Jum`at, 29 Agustus 2025
Beranda / Data / Indonesia Catat Pengangguran Tertinggi di ASEAN 2025; Aceh Termasuk 10 Besar Nasional

Indonesia Catat Pengangguran Tertinggi di ASEAN 2025; Aceh Termasuk 10 Besar Nasional

Kamis, 28 Agustus 2025 12:00 WIB

Font: Ukuran: - +

Reporter : Arn

 Fakhruddin Dosen di Fakultas Ekonomi Bisnis USK. Foto: for Dialeksis


DIALEKSIS.COM | Aceh - Indonesia menempati posisi teratas sebagai negara dengan tingkat pengangguran tertinggi di kawasan ASEAN tahun 2025. Berdasarkan laporan Trading Economics (14 Agustus 2025), tingkat pengangguran terbuka (TPT) nasional mencapai 4,76% per Maret 2025, setara dengan lebih dari 7 juta penduduk tidak memiliki pekerjaan. Meski turun tipis dari 4,91% pada 2024, angka ini tetap menempatkan Indonesia di posisi paling rawan ketenagakerjaan di Asia Tenggara.

Di level daerah, Aceh kembali menjadi sorotan. Data Badan Pusat Statistik (BPS) Aceh mencatat, per Februari 2025 jumlah pengangguran di provinsi ini mencapai 149 ribu orang, atau TPT 5,50%. Angka ini masih lebih tinggi dibanding rata-rata nasional, sehingga menempatkan Aceh dalam kelompok 10 besar provinsi dengan tingkat pengangguran tertinggi di Indonesia.

+--

» PETUNJUK TUGAS:
[1] Menurut artikel tentang pengangguran di Indonesia dan Aceh, berapa tingkat pengangguran terbuka Aceh per Februari 2025?
[2] Tolong lanjutkan artikel tentang pengangguran di Indonesia dan Aceh, dimulai setelah kalimat terakhirnya.

» CUPLIKAN MATERI:
+--

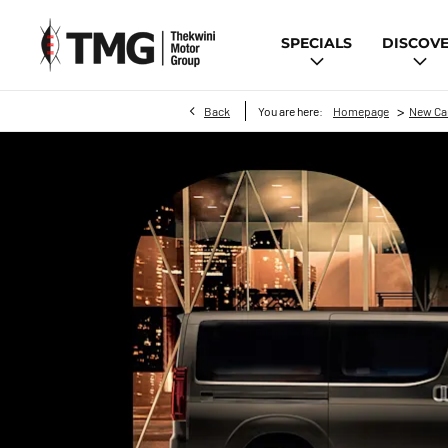
SPECIALS
DISCOV
>
Back
You are here:
Homepage
New Ca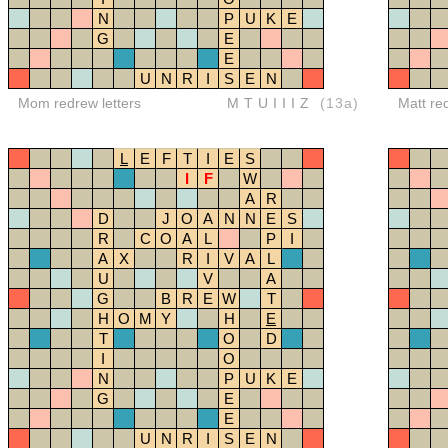
N
P
U
K
E
G
E
E
U
N
R
I
S
E
N
Mom redrew letters
MTUIIIZ
(13a)
Matt re
L
E
F
T
I
E
S
I
F
W
A
R
D
J
O
A
N
N
E
S
R
C
O
A
L
P
I
A
X
R
I
V
A
L
U
V
A
G
B
R
E
W
T
H
O
M
Y
H
E
T
O
D
I
O
N
P
U
K
E
G
E
E
U
N
R
I
S
E
N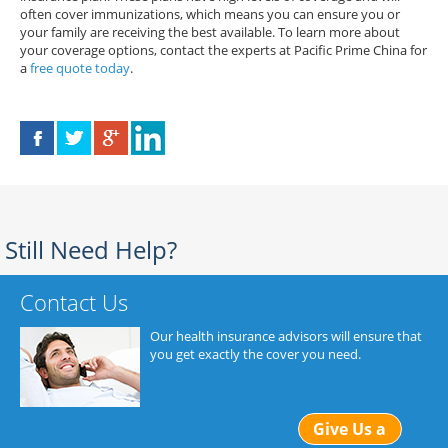
often cover immunizations, which means you can ensure you or
your family are receiving the best available. To learn more about
your coverage options, contact the experts at Pacific Prime China for
a
free quote today
.
Still Need Help?
Contact Us
Our health insurance advisors will ensure that
you get exactly the cover you need.
Give Us a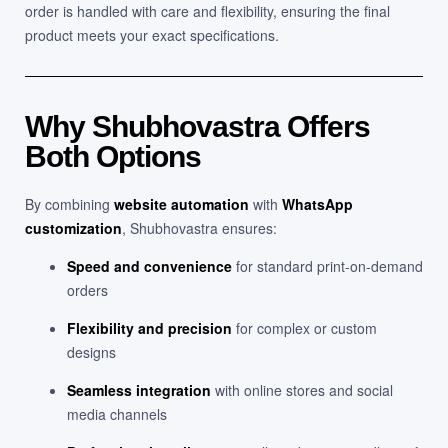
order is handled with care and flexibility, ensuring the final
product meets your exact specifications.
Why Shubhovastra Offers
Both Options
By combining
website automation
with
WhatsApp
customization
, Shubhovastra ensures:
Speed and convenience
for standard print-on-demand
orders
Flexibility and precision
for complex or custom
designs
Seamless integration
with online stores and social
media channels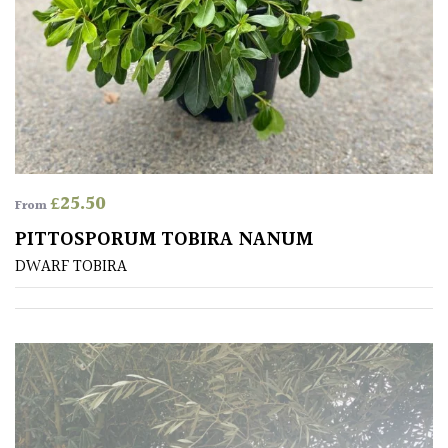
Aquatics
&
Marginals
Grown
by
Us
£
25.50
From
House
Plants/
PITTOSPORUM TOBIRA NANUM
Indoor
DWARF TOBIRA
Plants
Japanese
Mediterranean
Niwaki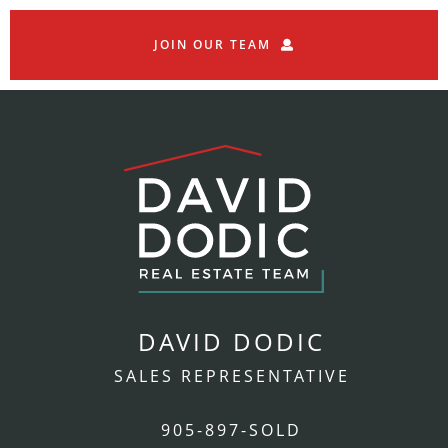
JOIN OUR TEAM
DAVID DODIC
SALES REPRESENTATIVE
905-897-SOLD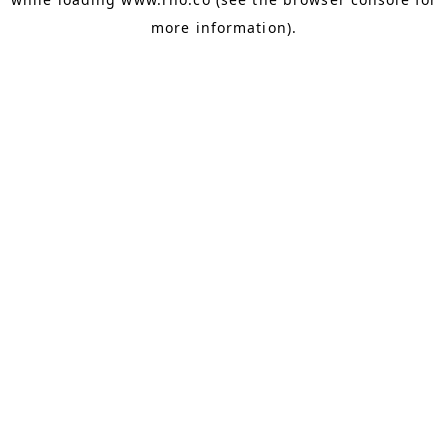
more information).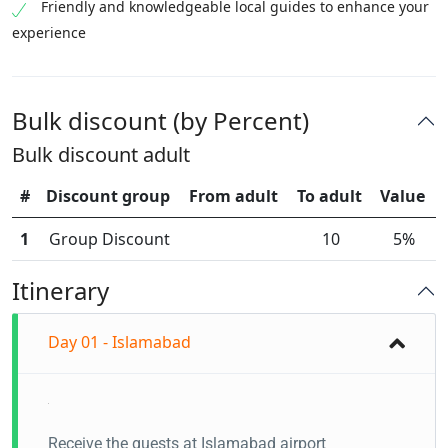
Friendly and knowledgeable local guides to enhance your
experience
Bulk discount (by Percent)
Bulk discount adult
#
Discount group
From adult
To adult
Value
1
Group Discount
10
5%
Itinerary
Day 01 - Islamabad
Receive the guests at Islamabad airport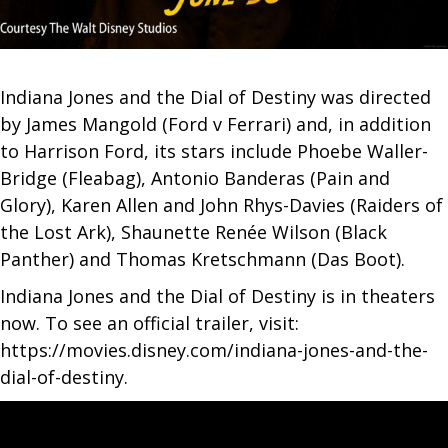
Indiana Jones and the Dial of Destiny was directed
by James Mangold (Ford v Ferrari) and, in addition
to Harrison Ford, its stars include Phoebe Waller-
Bridge (Fleabag), Antonio Banderas (Pain and
Glory), Karen Allen and John Rhys-Davies (Raiders of
the Lost Ark), Shaunette Renée Wilson (Black
Panther) and Thomas Kretschmann (Das Boot).
Indiana Jones and the Dial of Destiny is in theaters
now. To see an official trailer, visit:
https://movies.disney.com/indiana-jones-and-the-
dial-of-destiny.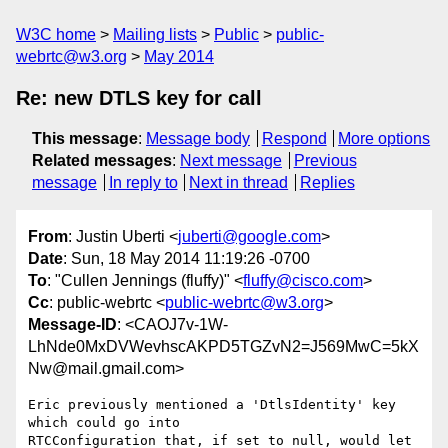
W3C home
Mailing lists
Public
public-
webrtc@w3.org
May 2014
Re: new DTLS key for call
This message
:
Message body
Respond
More options
Related messages
:
Next message
Previous
message
In reply to
Next in thread
Replies
From
: Justin Uberti <
juberti@google.com
>
Date
: Sun, 18 May 2014 11:19:26 -0700
To
: "Cullen Jennings (fluffy)" <
fluffy@cisco.com
>
Cc
: public-webrtc <
public-webrtc@w3.org
>
Message-ID
: <CAOJ7v-1W-
LhNde0MxDVWevhscAKPD5TGZvN2=J569MwC=5kX
Nw@mail.gmail.com>
Eric previously mentioned a 'DtlsIdentity' key 
which could go into

RTCConfiguration that, if set to null, would let 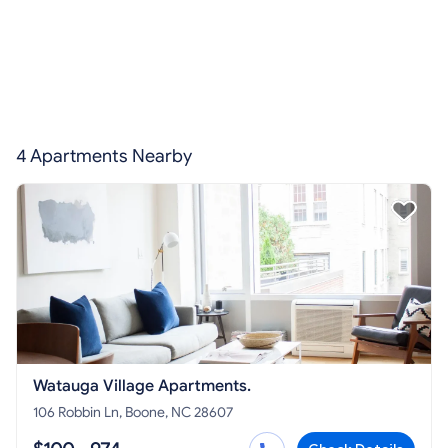
4 Apartments Nearby
Watauga Village Apartments.
106 Robbin Ln, Boone, NC 28607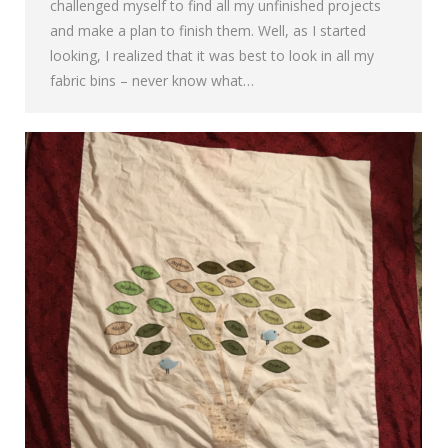
challenged myself to find all my unfinished projects
and make a plan to finish them. Well, as I started
looking, I realized that it was best to look in all my
fabric bins – never know what…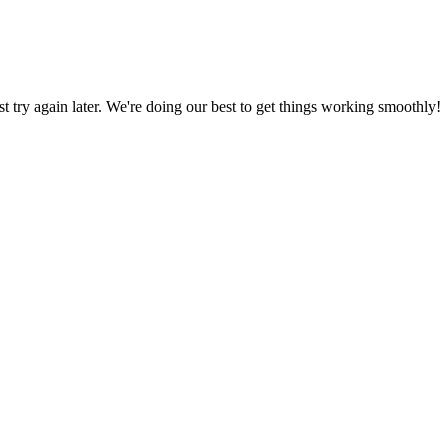
ust try again later. We're doing our best to get things working smoothly!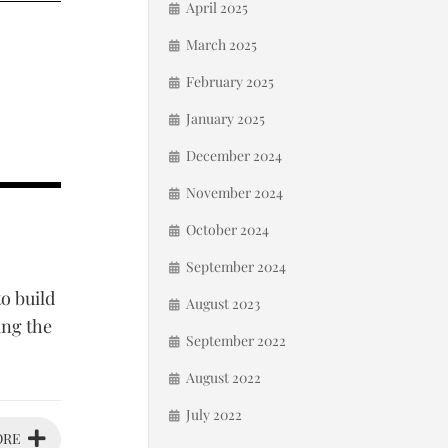
April 2025
March 2025
February 2025
January 2025
December 2024
November 2024
October 2024
September 2024
o build
August 2023
ing the
September 2022
August 2022
July 2022
ORE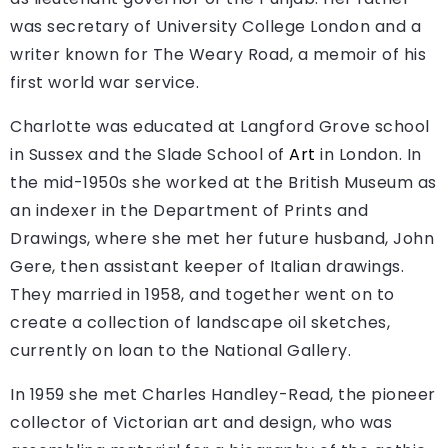
was secretary of University College London and a
writer known for The Weary Road, a memoir of his
first world war service.
Charlotte was educated at Langford Grove school
in Sussex and the Slade School of
Art
in London. In
the mid-1950s she worked at the British Museum as
an indexer in the Department of Prints and
Drawings, where she met her future husband, John
Gere, then assistant keeper of Italian drawings.
They married in 1958, and together went on to
create a collection of landscape oil sketches,
currently on loan to the National Gallery.
In 1959 she met Charles Handley-Read, the pioneer
collector of Victorian art and design, who was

+--

» BAGIAN JAWABAN:
[1] Tingkat pengangguran terbuka Aceh per Februari 2025 adalah 5,50%.

[2]
Pengamat ekonomi Universitas Syiah Kuala, Fakhruddin, menilai masalah pengangguran di Aceh tidak bisa dilepaskan dari fenomena mismatch antara keterampilan tenaga kerja dan kebutuhan industri lokal. Menurutnya, lulusan Sekolah Menengah Kejuruan (SMK) yang semestinya siap pakai justru menjadi penyumbang terbesar pengangguran.

“Ini menunjukkan ada masalah serius dalam link and match. Kurikulum vokasi belum sepenuhnya terkoneksi dengan kebutuhan industri, sehingga lulusan terjebak dalam persaingan ketat dengan sarjana untuk memperebutkan lapangan kerja formal yang jumlahnya terbatas,” ujar Fakhruddin kepada Dialeksis, Kamis (28/08/2025).

BPS mencatat TPT lulusan SMK di Aceh mencapai 10,76%, jauh di atas rata - rata nasional. Fakhruddin menegaskan, tanpa pembenahan serius, setiap tahun akan muncul ribuan pengangguran baru dari sekolah vokasi yang tidak terserap pasar kerja.

Selain faktor keterampilan, Fakhruddin juga menyoroti struktur ekonomi Aceh yang masih didominasi sektor informal. Sebanyak 64% tenaga kerja Aceh terserap di sektor informal, sementara hanya 36% di sektor formal. Dominasi pertanian, perdagangan kecil, dan pekerjaan mandiri membuat banyak pekerja terjebak pada penghasilan rendah dan rentan kehilangan pekerjaan.

“Tanpa transformasi ekonomi menuju sektor padat karya, mustahil angka pengangguran di Aceh bisa turun signifikan. Investasi industri manufaktur, pengolahan hasil pertanian, hingga pariwisata berbasis budaya harus didorong agar Aceh tidak sekadar menjadi pasar, tapi juga pusat produksi dan lapangan kerja,” jelas Fakhruddin.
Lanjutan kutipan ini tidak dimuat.